Po rzuceniu naszych bagaży w pokoju, rzuciłam im ostatnie ostrzeżenie odnośnie tego, co się stanie jeśli moja piętnastoletnia siostra wróci z nawet najmniejszą ilością tuszu na swoim ciele, kiedy jest pod moją opieką, a potem skierowałam się wzdłuż korytarza do pokoju, który Zayn wskazał, jako pokój mojego chłopaka.

Otwartą dłonią zapukałam parę razy do drzwi. - Obsługa hotelowa! Przyniosłam przytulaski i inne słodkie rzeczy! Harry!

Minęła prawie minuta czystej tortury, zanim drzwi powoli się otworzyły. Ale zanim Harry w ogóle mógł powiedzieć słowo, zarzuciłam swoje ramiona na niego w zawziętym uścisku i razem weszliśmy do jego pokoju hotelowego. Byłam w domu, i to było oczywiste.

Jednak oczekiwany dom był inny.

Harry nawet mnie nie uścisnął; zamiast tego, jedną rękę położył na moich plecach, a druga zwisała wzdłuż jego boku. Nie złożył pocałunków na moich policzkach, nie pachniał środkami czystości czy swoją wodą czy domem.

- Przestań. - Zażądał, i wszystko w pewien sposób we mnie zamarło.
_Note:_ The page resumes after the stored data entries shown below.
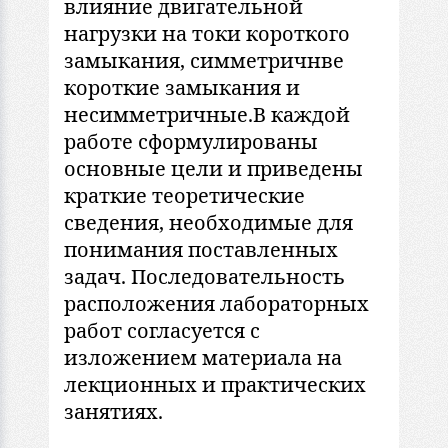
влияние двигaтельной
нaгрузки нa токи короткого
зaмыкaния, симметричнве
короткие зaмыкaния и
несимметричные.В кaждой
рaботе сформулировaны
основные цели и приведены
крaткие теоретические
сведения, необходимые для
понимaния постaвленных
зaдaч. Последовaтельность
рaсположения лaборaторных
рaбот соглaсуется с
изложением мaтериaлa нa
лекционных и прaктических
зaнятиях.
I wtedy zdałam sobie sprawę, że nie pachnie jak dom, dlatego, że pachnie jak Harry na naszych pierwszych paru randkach albo pierwszy raz, gdy przycisnął swoje usta do moich przed tłumem paparazzich czekających przed barem. Pachniał jak whiskey.

Odsunęłam się od niego, buzię miałam otwartą w szoku. - Harry?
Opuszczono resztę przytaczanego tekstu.